_Task instructions_
Copy the material line for line, beginning at the line that contains "genus: Anthophora" and ending with the final line of the material.

[Rows of the dataset]
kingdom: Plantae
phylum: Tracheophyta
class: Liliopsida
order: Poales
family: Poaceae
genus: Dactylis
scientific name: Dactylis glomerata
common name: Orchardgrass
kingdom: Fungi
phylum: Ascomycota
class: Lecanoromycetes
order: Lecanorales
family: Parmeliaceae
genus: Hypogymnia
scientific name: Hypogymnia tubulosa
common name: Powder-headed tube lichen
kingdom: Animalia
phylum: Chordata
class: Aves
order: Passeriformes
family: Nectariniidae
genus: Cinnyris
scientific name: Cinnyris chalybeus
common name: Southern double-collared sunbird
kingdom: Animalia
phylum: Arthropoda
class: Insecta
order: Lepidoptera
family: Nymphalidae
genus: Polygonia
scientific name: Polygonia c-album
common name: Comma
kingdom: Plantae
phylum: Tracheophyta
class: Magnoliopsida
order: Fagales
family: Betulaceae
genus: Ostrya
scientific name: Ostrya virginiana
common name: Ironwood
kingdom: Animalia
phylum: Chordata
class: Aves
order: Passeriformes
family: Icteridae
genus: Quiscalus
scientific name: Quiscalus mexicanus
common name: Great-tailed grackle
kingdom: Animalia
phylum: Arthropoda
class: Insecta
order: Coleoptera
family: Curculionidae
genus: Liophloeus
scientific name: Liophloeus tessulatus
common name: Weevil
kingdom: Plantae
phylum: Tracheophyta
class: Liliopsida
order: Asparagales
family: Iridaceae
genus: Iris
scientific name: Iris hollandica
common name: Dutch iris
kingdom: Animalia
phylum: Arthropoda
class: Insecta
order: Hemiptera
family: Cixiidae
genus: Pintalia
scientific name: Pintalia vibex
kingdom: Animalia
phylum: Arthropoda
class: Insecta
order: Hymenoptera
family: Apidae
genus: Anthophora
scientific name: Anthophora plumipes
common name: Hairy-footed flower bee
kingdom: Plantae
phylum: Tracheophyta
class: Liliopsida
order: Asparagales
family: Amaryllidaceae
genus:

_Expected output_
genus: Anthophora
scientific name: Anthophora plumipes
common name: Hairy-footed flower bee
kingdom: Plantae
phylum: Tracheophyta
class: Liliopsida
order: Asparagales
family: Amaryllidaceae
genus:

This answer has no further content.